**Exercise aim:** Each entry below must come back exactly as written, without its pictures.

--- Source data Enclosed Below ---

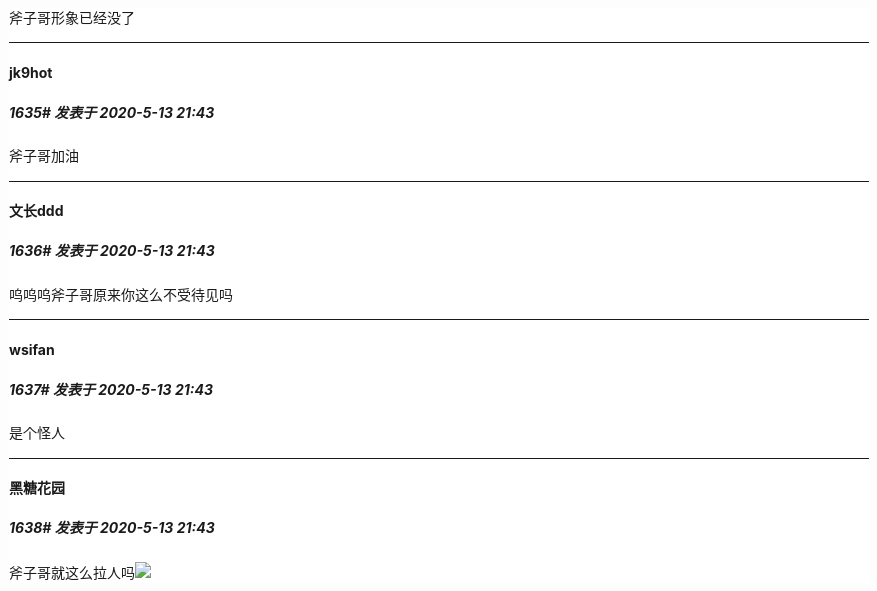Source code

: 斧子哥形象已经没了







-----

####  jk9hot  
##### 1635#       发表于 2020-5-13 21:43




斧子哥加油







-----

####  文长ddd  
##### 1636#       发表于 2020-5-13 21:43




呜呜呜斧子哥原来你这么不受待见吗







-----

####  wsifan  
##### 1637#       发表于 2020-5-13 21:43




是个怪人







-----

####  黑糖花园  
##### 1638#       发表于 2020-5-13 21:43




斧子哥就这么拉人吗<img src="https://static.saraba1st.com/image/smiley/face2017/067.png" referrerpolicy="no-referrer">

--- End of Enclosed Source data ---

**Response to this exercise:**
Source code

: 斧子哥形象已经没了







-----

####  jk9hot  
##### 1635#       发表于 2020-5-13 21:43




斧子哥加油







-----

####  文长ddd  
##### 1636#       发表于 2020-5-13 21:43




呜呜呜斧子哥原来你这么不受待见吗







-----

####  wsifan  
##### 1637#       发表于 2020-5-13 21:43




是个怪人







-----

####  黑糖花园  
##### 1638#       发表于 2020-5-13 21:43




斧子哥就这么拉人吗<img src="https://static.saraba1st.com/image/smiley/face2017/067.png" referrerpolicy="no-referrer">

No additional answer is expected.